Михей швыряет в ведро остатки ананаса, захлопывает дверцу холодильника и забирается на подоконник.

– Очень патриотичный?

– До конвульсий.

Вадим заряжал добром, захлёбываясь от восторга: эти коробки в лагерь беженцев, эти – на Донбасс повезём, Олесь, ну хватит ныть, что квартиру заставили. Война, надо понимать. Страшная подлая война против наших братьев! Откуда знаю? Все знают!

Он красочно пересказывал чужие истории, но сам в зону боевых действий не ездил. Ни разу. Потому что, здесь, дома, с коробками и тюками, он нужнее.

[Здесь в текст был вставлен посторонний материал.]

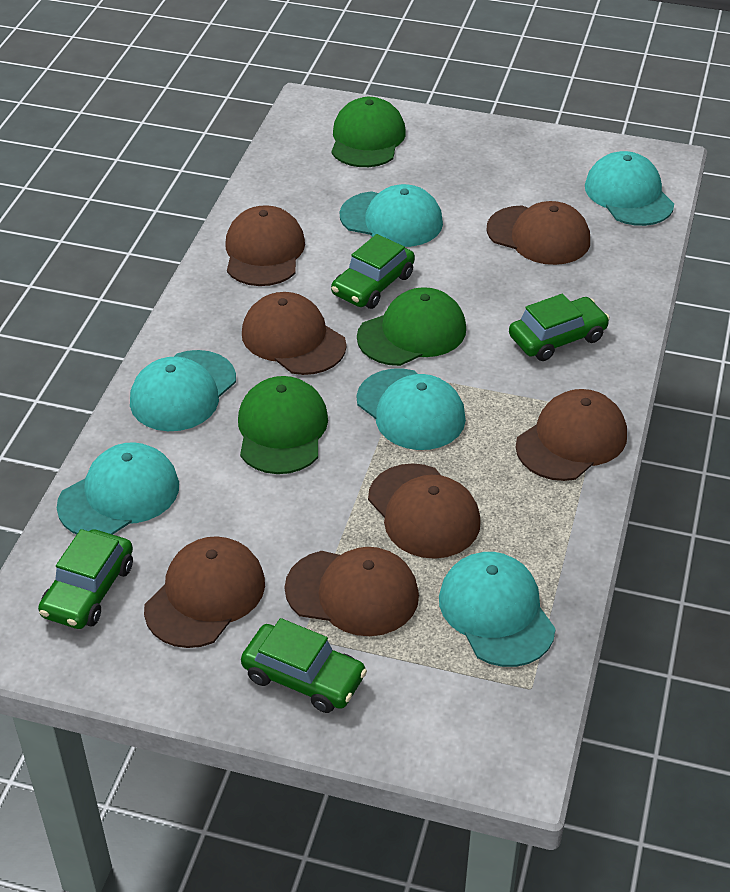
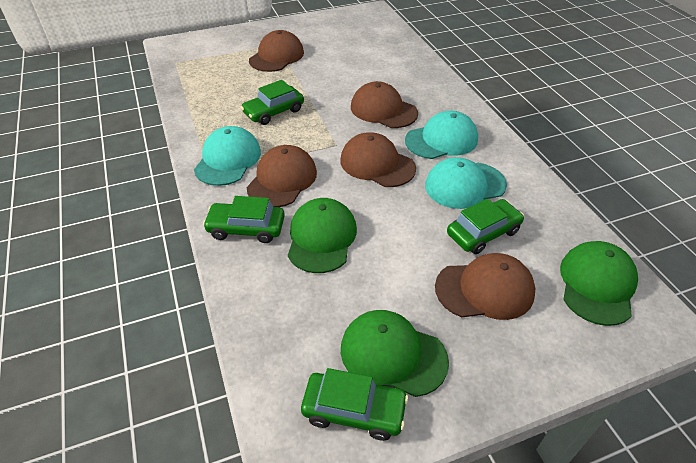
brown cap: 7 -> 5
turquoise cap: 6 -> 3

Много их таких было. И других. Всяких. В первый год стихийная благотворительность понеслась по стране ураганным ветром и, как часто бывает, выродилась в бездумное душеспасительство. Соотечественники массово отдавали беженцам последние рубахи, дурели от слова «Донбасс», собирали огромные суммы, отрезая жалкие рубли от своих скромных зарплат, пенсий, крошечных пособий. И нередко переводили деньги мошенникам – думать отказывались и верили любому истеричному выкрику.

Но всякая волна спадает, и чем выше она была, тем больше разрушения. «Мы с Донбасса» – формула, которая в начале войны открывала любую дверь, уже через год начала вызывать раздражение, а то и злость. Потому что разглядели, разочаровались, устали. Да и беженцы оказались очень разными, часто со своими понятиями о правде и социальной справедливости. Человек – он же всегда только человек, хоть какую бирочку навесь: беженец, погорелец, сирота, не важно. Бирочки святости не добавляют, святость либо есть, либо нет.

«Циничная! – презрительно выплёвывал Вадим в мою сторону. – Бесчувственное бревно!» А после: «Теперь понятно, почему ты сочувствуешь фашистам!» Что на это ответить?

– Ты поэтому с ним разошлась? – недоверчиво удивляется Михей.

Словно этого мало. Тогда, год-два назад, на почве национального непонимания отмирали многие дружеские, любовные и семейные связи. Гибли они в корчах, с выливанием помоев на зевак, с демонстрацией голого зада: «А вот тебе сраку, гидкий москоляка!», «А вот тебе хрен, укропский нацмен!» На это что ответить?

– Нет, не только, – честно говорю я. – Тебе бабушка ничего не рассказывала про деда? Про то, как они каждое девятое мая от людей прятались, и вообще?..

– Может быть, я не особо слушал. Она ж вечно пилила, я привык отключаться. А что?

– Вадим в интернете бил врага. Ну, на разных форумах и в чатах. А для подкрепления своего праведного гнева полез в историю бандеровцев и полицаев. Нашёл сообщество единомышленников, и вместе они откопали в списке предателей Михаила Степановича Лисеенко.

– И?

Действительно: и? Пока молчу, вся эта история кажется весомой и важной, а если заговорить, получится надуманная чушь. Дешёвка. На ум приходит где-то вычитанная фраза: «Сказанное слово становится ложью». Но дело не только в этом. Слишком много нужно поднять со дна – фанатизм Вадима и мою работу, его справедливость и мою нежность, шутки, которые превратились в упрёки, детские болевые точки, взаимное разочарование, желание вернуться. Последнее мною почти задушено, но ещё подёргивается, бьётся в кулаке скользкой краснопёрой рыбёшкой.